Abstract

An improved formulation of drag estimation for thick airfoils is presented. Drag underprediction in XFOIL-like viscous–inviscid interaction methods can be quite significant for thick airfoils used in wind turbine applications (up to 30%, as seen in the present study). The improved drag formulation predicts the drag accurately for airfoils with reasonably small trailing-edge thicknesses. The derivation of drag correction is based on the difference between the actual momentum loss thickness based on freestream velocity and that based on the velocity at the edge of the boundary layer.
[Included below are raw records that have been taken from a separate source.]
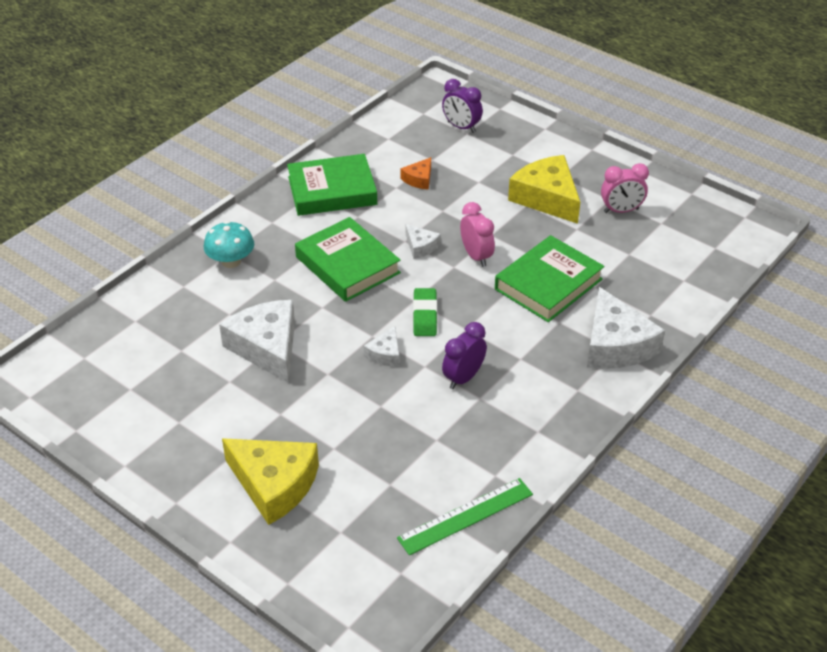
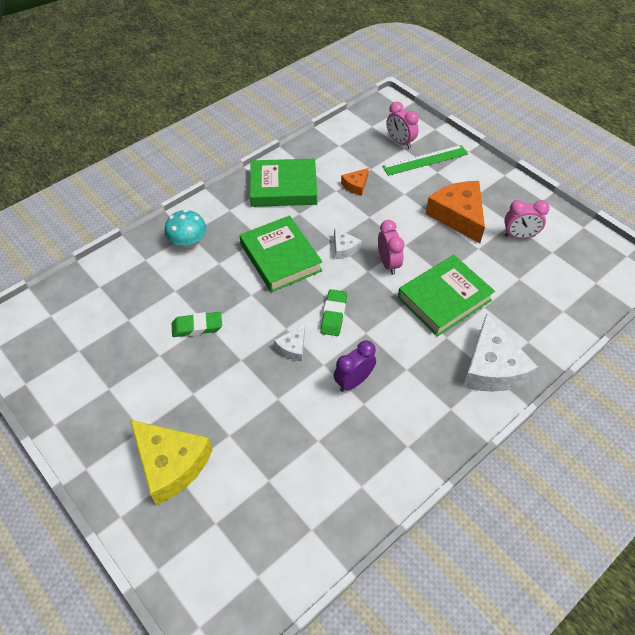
camera: 10 degrees right, 10 degrees up
white cheese [219,300,295,383] -> green eraser [172,312,222,337]
green ruler [397,478,533,555] -> green ruler moved to [382,145,468,176]
purple clock [442,79,483,133] -> pink clock [386,101,419,149]
yellow cheese [508,155,580,224] -> orange cheese [426,181,485,243]

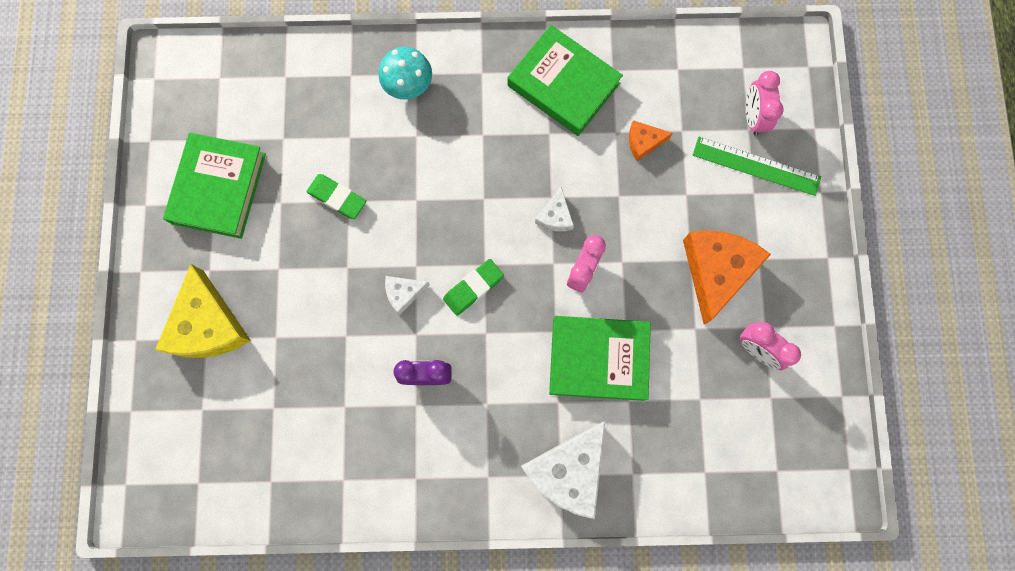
camera: 40 degrees right, 25 degrees up
green book [240,215,322,292] -> green book moved to [163,133,266,239]

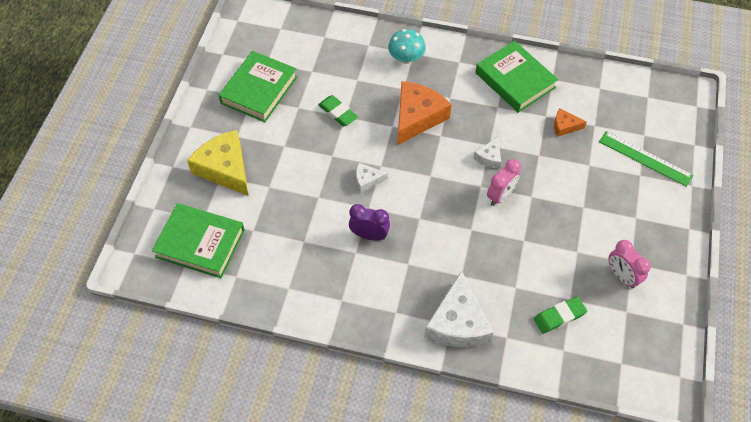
camera: 15 degrees right, 20 degrees down
yellow cheese [155,264,251,358] -> yellow cheese turned 135 degrees clockwise [187,130,249,196]
green eraser [443,259,504,316] -> green eraser moved to [534,296,587,334]
white cheese [521,422,605,519] -> white cheese turned 45 degrees counterclockwise [424,271,494,348]
green book [549,316,651,401] -> green book moved to [152,203,245,278]
orange cheese [683,230,771,324] -> orange cheese moved to [398,81,452,145]
pink clock [746,71,784,136] -> none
The improved formulation is implemented in the most recent versions of XFOIL and RFOIL (an aerodynamic design and analysis method based on XFOIL, developed by a consortium of the Energy Research Centre of the Netherlands, the National Aerospace Laboratory/NLR, and the Delft University of Technology after the Energy Research Centre of the Netherlands acquired the XFOIL code; after 1996, the Energy Research Centre of the Netherlands maintained and improved the tool), and the results are compared with experimental data, results from commercial computational fluid dynamics methods like ANSYS CFX, as well as other methods like the Technical University of Denmark Aeroelastic Design Section (AED)’s EllipSys2D and the National Renewable Energy Centre (CENER)’s Wind Multiblock. The improved version of RFOIL shows good agreement with the experimental data.